Avery did not move on. He saw snatches of evidence suggesting he was right. He persisted, experimenting repeatedly, trying to learn from each failure. He and Dochez grew hundreds of cultures of pneumococci, changing the strains, learning more and more about its metabolism, changing the composition of the media in which the bacteria grew. (Soon Avery became one of the best in the world at figuring out what medium would most effectively grow different bacteria.) His background in both chemistry and immunology began paying off, and they used every piece of information as a wedge, pounding it into the problem, cracking or prying open other secrets, improving techniques, and, finally, gradually inching past the work that others had done.
They and others identified three fairly uniform and common strains of pneumococci, which they called simply Type I, Type II, and Type III. Other pneumococci were designated as Type IV, a catchall for dozens of other strains (ninety have been identified) that appeared less often.
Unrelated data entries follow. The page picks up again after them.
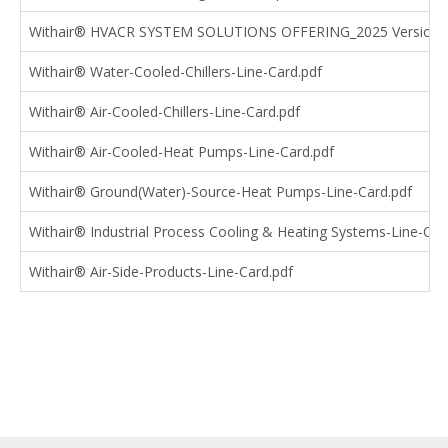
Withair® HVACR SYSTEM SOLUTIONS OFFERING_2025 Version.
Withair® Water-Cooled-Chillers-Line-Card.pdf
Withair® Air-Cooled-Chillers-Line-Card.pdf
Withair® Air-Cooled-Heat Pumps-Line-Card.pdf
Withair® Ground(Water)-Source-Heat Pumps-Line-Card.pdf
Withair® Industrial Process Cooling & Heating Systems-Line-Car
Withair® Air-Side-Products-Line-Card.pdf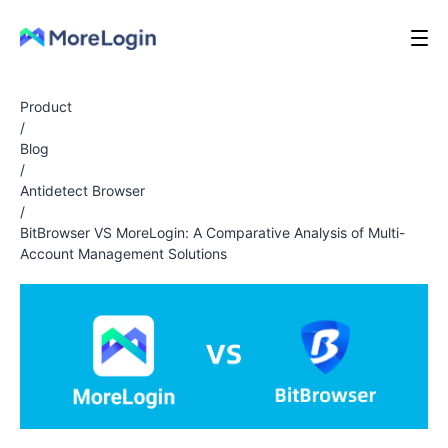
Product
/
Blog
/
Antidetect Browser
/
BitBrowser VS MoreLogin: A Comparative Analysis of Multi-
Account Management Solutions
The first three types gave them a far more specific target for an antiserum, which they made. When they exposed different cultures of pneumococci to the serum they discovered that the antibodies in the serum would bind only to its matching culture and not to any other. The binding was even visible in a test tube without a microscope; the bacteria and antibodies clumped together. The process was called “agglutination” and was a test for specificity.
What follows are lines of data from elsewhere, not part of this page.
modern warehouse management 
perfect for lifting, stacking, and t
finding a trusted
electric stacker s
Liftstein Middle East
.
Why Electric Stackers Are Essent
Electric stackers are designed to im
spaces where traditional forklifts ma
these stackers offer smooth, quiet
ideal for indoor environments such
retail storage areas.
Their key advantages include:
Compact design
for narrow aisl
But many things that work in vitro, in the narrow universe of a test tube, fail in vivo, in the nearly infinite complexity of life. Now they went through the cycle of testing in rabbits and mice again, testing different strains of the bacteria in animals for killing potential, testing how well they generated antibodies, how well the antibodies bound to them. They tried injecting massive dosages of killed bacteria, thinking it might spark a large immune response, then using the serum generated by that technique. They tried mixing small doses of living bacteria and massive doses of dead ones. They tried live bacteria. In mice they ultimately achieved spectacular cure rates.
At the same time, Avery’s understanding of the bacteria deepened. It deepened enough that he forced scientists to change their thinking about the immune system.
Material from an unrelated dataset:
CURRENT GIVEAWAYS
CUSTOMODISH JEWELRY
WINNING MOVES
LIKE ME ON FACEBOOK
One of the most puzzling aspects of pneumococci was that some were virulent and lethal, some were not. Avery thought he had a clue to the answer to this question. He and Dochez focused on the fact that some pneumococci—but only some—were surrounded by a capsule made of polysaccharides, a sugar, like the hard shell of sugar surrounding the soft insides of M&M candy. Avery’s very first paper on the pneumococcus, in 1917, dealt with these “specific soluble substances.” He would pursue this subject for more than a quarter of a century. As he tried to unravel this puzzle, he began calling the pneumococcus, this killing bacterium, the “sugar-coated microbe.” His pursuit would yield a momentous discovery and a deep understanding of life itself.
Meanwhile, with the rest of the Western world already at war, Cole, Avery, Dochez, and their colleagues were ready to test their immune serum in people.